[What you should do]
Return every line of the records below that contains the word "pixels".

[Dataset excerpts]
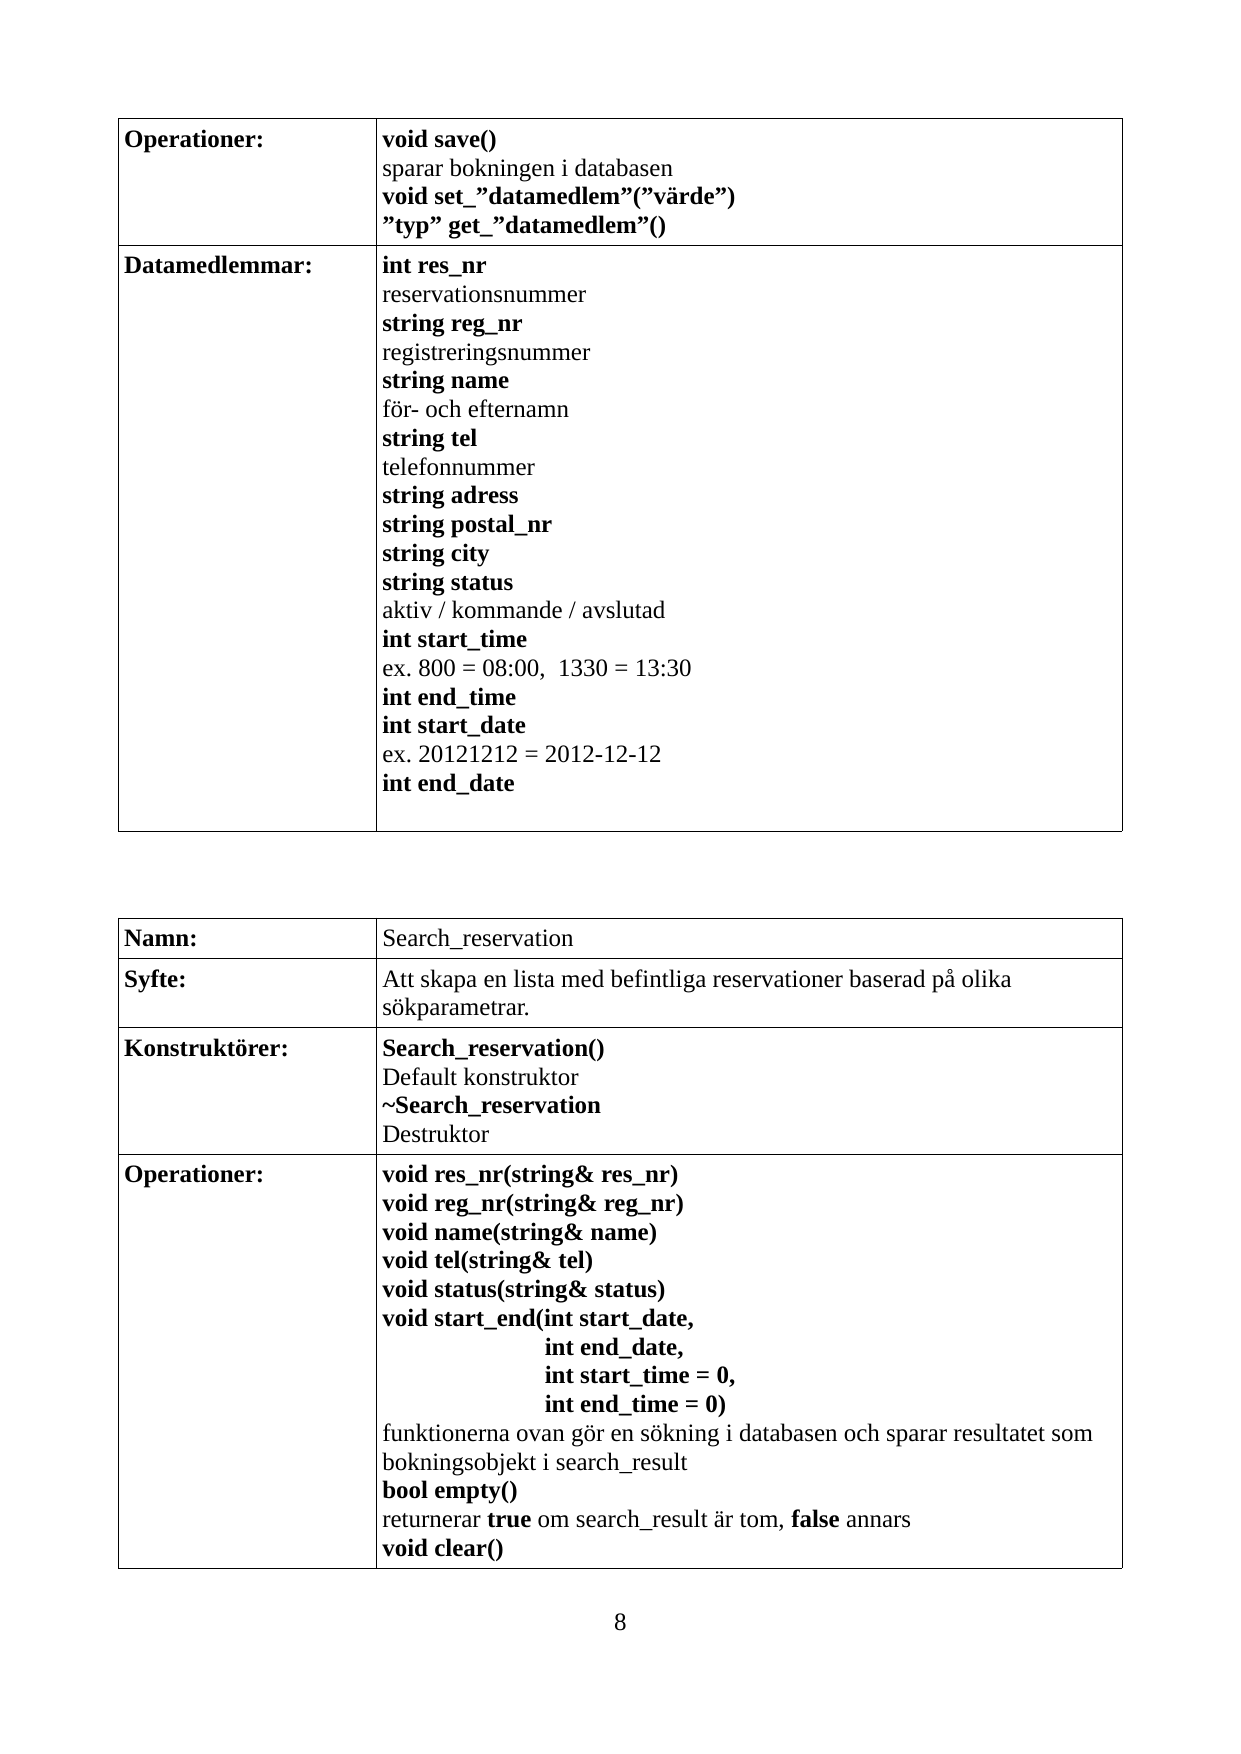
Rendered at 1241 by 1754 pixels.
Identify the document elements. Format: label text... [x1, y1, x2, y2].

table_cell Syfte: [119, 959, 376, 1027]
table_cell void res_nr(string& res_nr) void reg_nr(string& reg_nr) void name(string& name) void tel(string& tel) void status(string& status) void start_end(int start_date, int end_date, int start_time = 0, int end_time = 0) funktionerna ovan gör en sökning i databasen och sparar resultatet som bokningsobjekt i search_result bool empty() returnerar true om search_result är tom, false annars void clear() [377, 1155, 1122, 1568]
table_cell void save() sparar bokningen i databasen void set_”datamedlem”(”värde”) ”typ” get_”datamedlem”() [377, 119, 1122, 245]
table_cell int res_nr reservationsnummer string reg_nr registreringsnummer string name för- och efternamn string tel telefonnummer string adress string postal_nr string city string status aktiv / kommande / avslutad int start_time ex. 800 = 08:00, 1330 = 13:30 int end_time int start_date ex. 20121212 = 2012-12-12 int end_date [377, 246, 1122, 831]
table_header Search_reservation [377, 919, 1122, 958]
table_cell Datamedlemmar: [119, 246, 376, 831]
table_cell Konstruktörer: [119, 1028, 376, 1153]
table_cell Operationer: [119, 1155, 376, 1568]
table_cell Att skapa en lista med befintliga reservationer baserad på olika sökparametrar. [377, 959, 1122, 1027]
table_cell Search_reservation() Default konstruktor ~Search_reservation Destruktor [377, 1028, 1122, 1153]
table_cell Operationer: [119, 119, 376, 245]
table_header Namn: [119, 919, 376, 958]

--

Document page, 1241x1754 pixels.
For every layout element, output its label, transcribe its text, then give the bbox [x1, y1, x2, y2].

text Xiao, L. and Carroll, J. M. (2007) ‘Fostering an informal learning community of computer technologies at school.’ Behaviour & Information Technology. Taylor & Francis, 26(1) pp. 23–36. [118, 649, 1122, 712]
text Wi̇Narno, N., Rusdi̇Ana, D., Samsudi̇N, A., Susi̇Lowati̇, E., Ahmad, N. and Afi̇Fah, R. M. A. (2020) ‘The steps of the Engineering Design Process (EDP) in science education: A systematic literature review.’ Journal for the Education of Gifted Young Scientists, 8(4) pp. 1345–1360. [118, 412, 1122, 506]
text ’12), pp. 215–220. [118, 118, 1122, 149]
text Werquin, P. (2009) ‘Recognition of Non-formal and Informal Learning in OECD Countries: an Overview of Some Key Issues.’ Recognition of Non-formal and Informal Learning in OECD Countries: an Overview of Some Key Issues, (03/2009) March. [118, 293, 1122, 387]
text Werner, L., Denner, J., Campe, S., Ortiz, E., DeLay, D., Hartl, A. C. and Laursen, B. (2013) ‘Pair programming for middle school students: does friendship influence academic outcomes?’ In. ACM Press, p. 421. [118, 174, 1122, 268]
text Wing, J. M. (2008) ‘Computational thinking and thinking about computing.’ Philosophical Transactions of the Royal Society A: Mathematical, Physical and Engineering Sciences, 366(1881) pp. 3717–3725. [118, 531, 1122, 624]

[In response]
Rendered at 1241 by 1754 pixels.
Document page, 1241x1754 pixels.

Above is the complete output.